The KSCUs are exchangeable for shares of CBL common stock on a one-for-one basis and will be issued at a value of $47.50 per underlying share of common stock. Any common stock repurchases by CBL to offset the issuance will be funded through the company’s available cash and lines of credit.

In early October, CBL closed on $452 million in five new fixed-rate loans to pay off $289.5 million in loans that were maturing at higher interest rates and to pay down its lines of credit. CBL chief executive Charles Lebovitz said the the move will save the company money on interest and, by paying down credit lines, will provide the company with additional capcity to complete future acquisitions.

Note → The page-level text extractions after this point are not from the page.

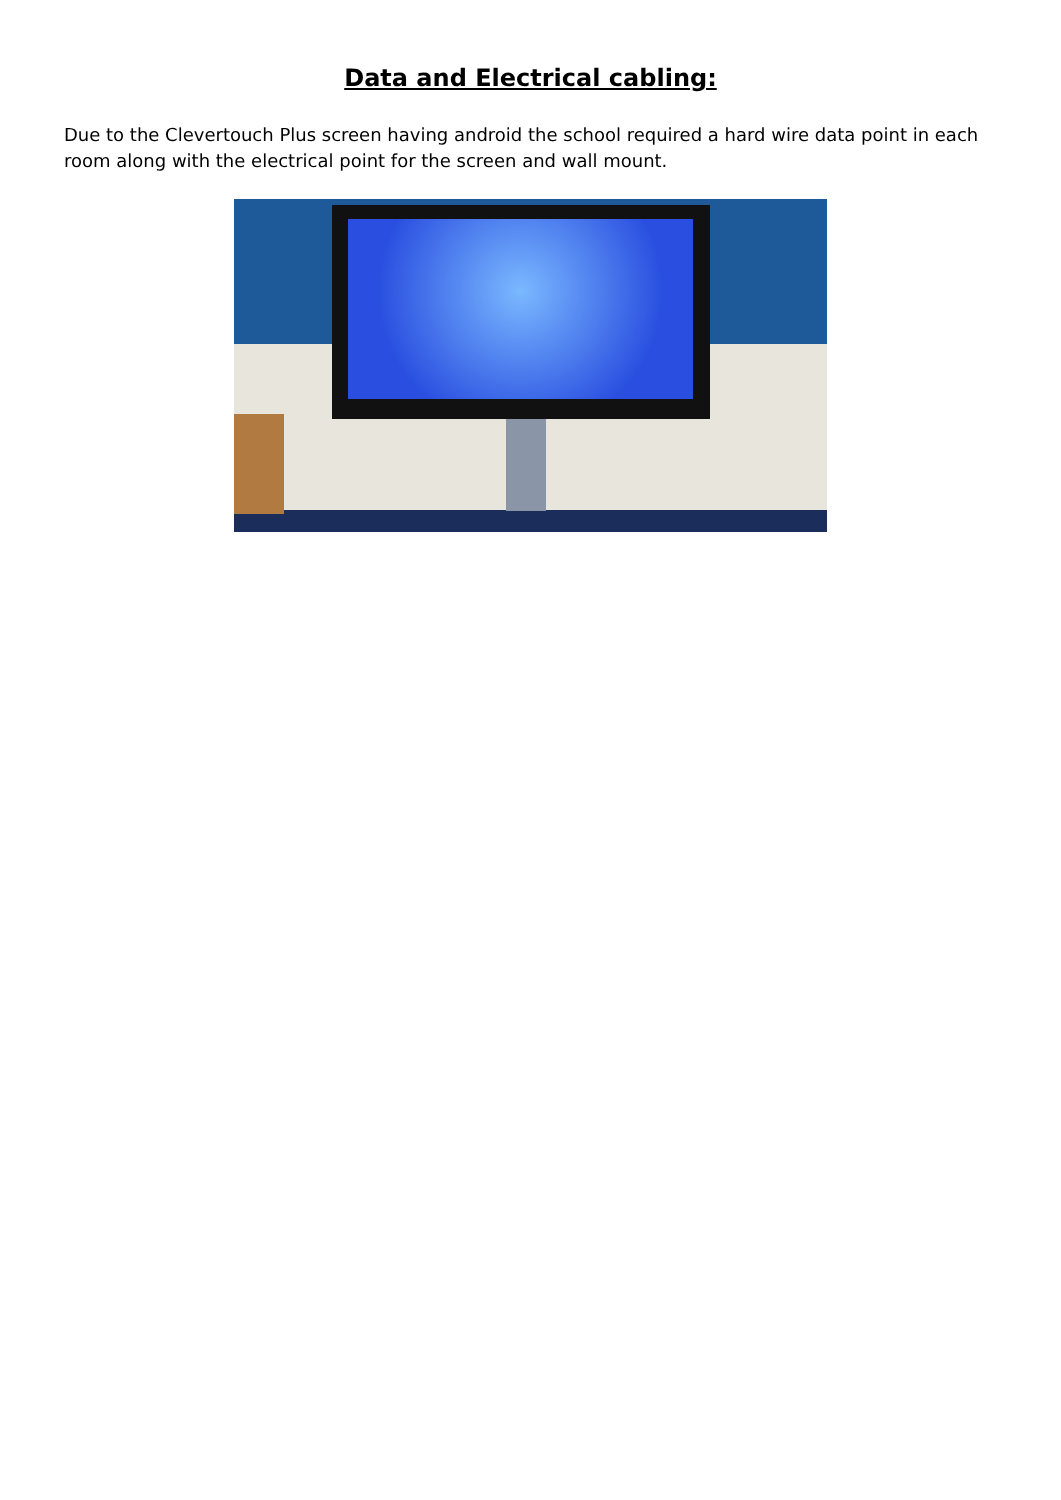Data and Electrical cabling:
Due to the Clevertouch Plus screen having android the school required a hard wire data point in each room along with the electrical point for the screen and wall mount.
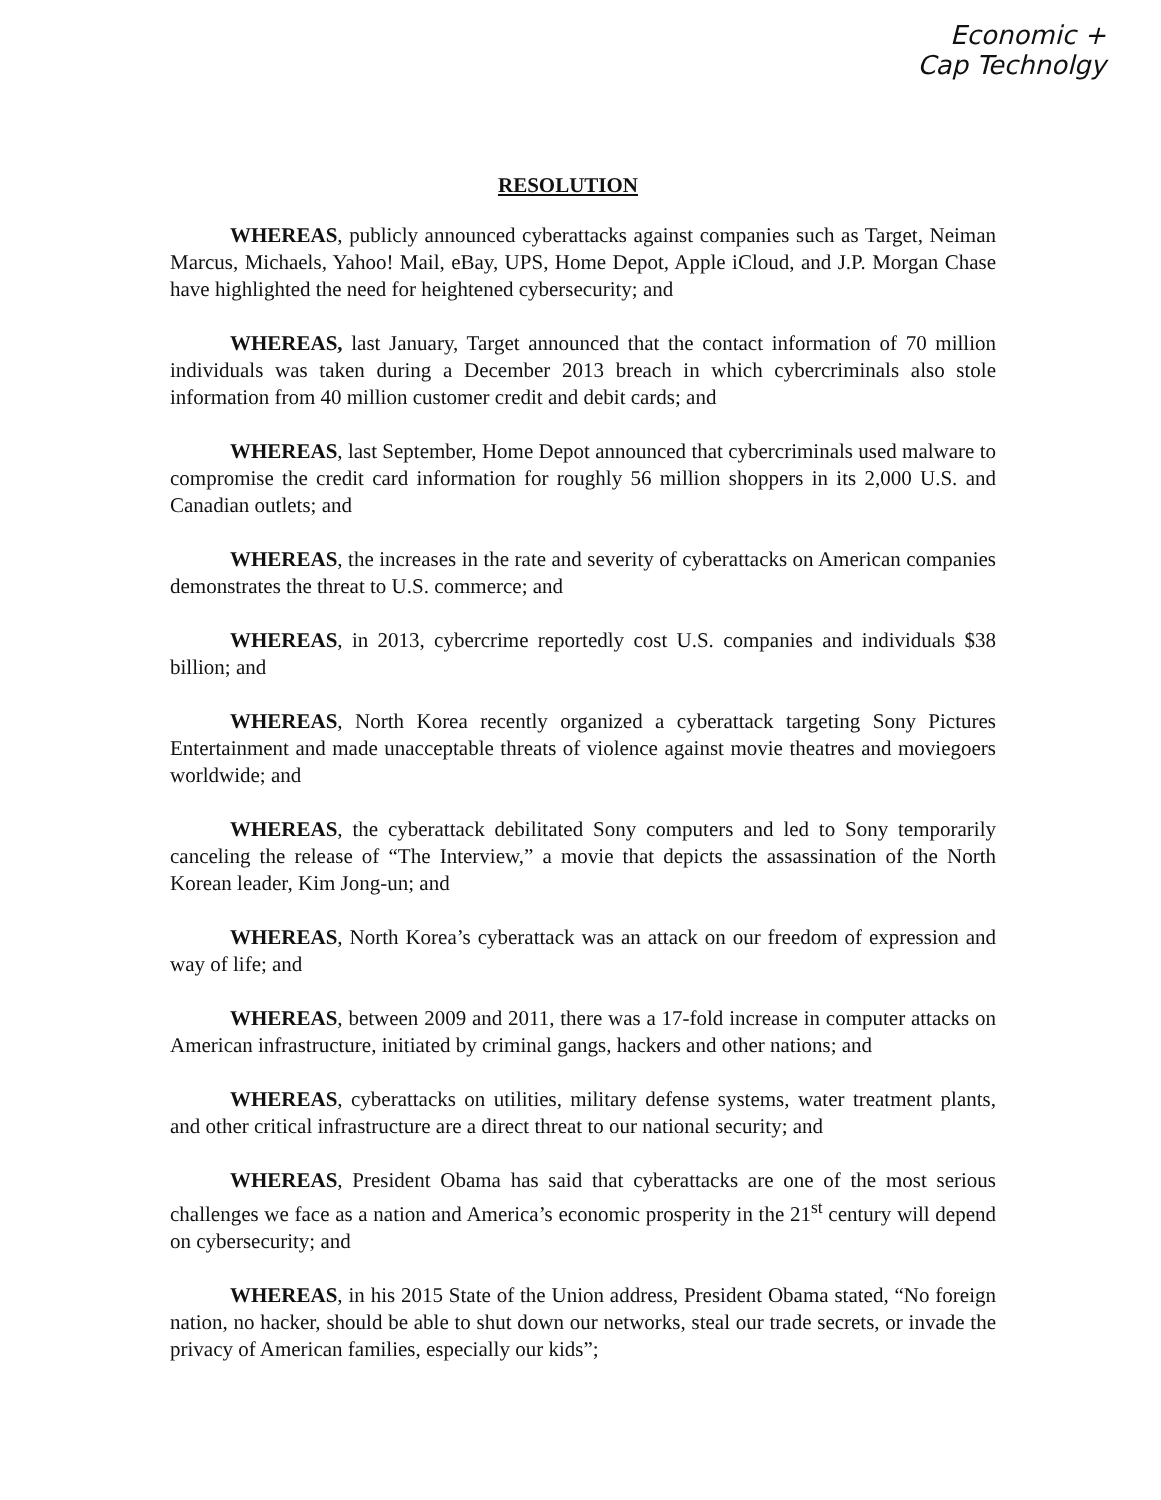Economic +
Cap Technolgy
RESOLUTION
WHEREAS, publicly announced cyberattacks against companies such as Target, Neiman Marcus, Michaels, Yahoo! Mail, eBay, UPS, Home Depot, Apple iCloud, and J.P. Morgan Chase have highlighted the need for heightened cybersecurity; and
WHEREAS, last January, Target announced that the contact information of 70 million individuals was taken during a December 2013 breach in which cybercriminals also stole information from 40 million customer credit and debit cards; and
WHEREAS, last September, Home Depot announced that cybercriminals used malware to compromise the credit card information for roughly 56 million shoppers in its 2,000 U.S. and Canadian outlets; and
WHEREAS, the increases in the rate and severity of cyberattacks on American companies demonstrates the threat to U.S. commerce; and
WHEREAS, in 2013, cybercrime reportedly cost U.S. companies and individuals $38 billion; and
WHEREAS, North Korea recently organized a cyberattack targeting Sony Pictures Entertainment and made unacceptable threats of violence against movie theatres and moviegoers worldwide; and
WHEREAS, the cyberattack debilitated Sony computers and led to Sony temporarily canceling the release of “The Interview,” a movie that depicts the assassination of the North Korean leader, Kim Jong-un; and
WHEREAS, North Korea’s cyberattack was an attack on our freedom of expression and way of life; and
WHEREAS, between 2009 and 2011, there was a 17-fold increase in computer attacks on American infrastructure, initiated by criminal gangs, hackers and other nations; and
WHEREAS, cyberattacks on utilities, military defense systems, water treatment plants, and other critical infrastructure are a direct threat to our national security; and
WHEREAS, President Obama has said that cyberattacks are one of the most serious challenges we face as a nation and America’s economic prosperity in the 21<sup>st</sup> century will depend on cybersecurity; and
WHEREAS, in his 2015 State of the Union address, President Obama stated, “No foreign nation, no hacker, should be able to shut down our networks, steal our trade secrets, or invade the privacy of American families, especially our kids”;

The seven loans being paid off had a weighted average interest rate of 7.0% and were maturing over the next 18-months. The new loans are ten-year non-recourse with a weighted average interest rate of 5.0%. CBL’s IR director Katie Reinsmidt told GlobeSt.com that as of June 30 the interest rate on its lines of credit were 4.26%. As part of the transaction, CBL incurred a one-time charge of approximately $5.4 million for prepayment penalties and the write-off of unamortized deferred financing costs. The charge will be included in GAAP Net Income and FFO in the fourth quarter 2005.

Inmid-October, CBL announced it has agreed to acquire 3 million sf of retail space in three malls in the Midwest for $516.9 million. The properties are Oak Park Mall in the Kansas City area, Hickory Point Mall in Decatur, IL and Eastland Mall in Bloomington, IL. The transaction is expected to close this month.

The initial blended cap rate, based on income in place and after management fees and a structural reserve, is estimated at 5.7%. The company expects to fund the acquisition with $79.3 million of cash, the assumption of approximately $386 million of new long-term, fixed-rate non-recourse mortgage debt, and the issuance of $51.7 million in KSCUs of the company’s operating partnership. CBL expects to issue approximately 1.09 million units at a value of $47.50 per unit. The units will pay a dividend at a rate of 6.0% of the issue price for the first two years following the close of the transaction and 6.25% thereafter.

CBL is the fourth largest mall REIT in North America and the largest owner of malls and shopping centers in the Southeast, ranked by gross leasable area. CBL owns, holds interests in or manages 68 million sf in 124 properties in 24 states, and has an additional1.1 million sf under construction in three new centers and two expansions.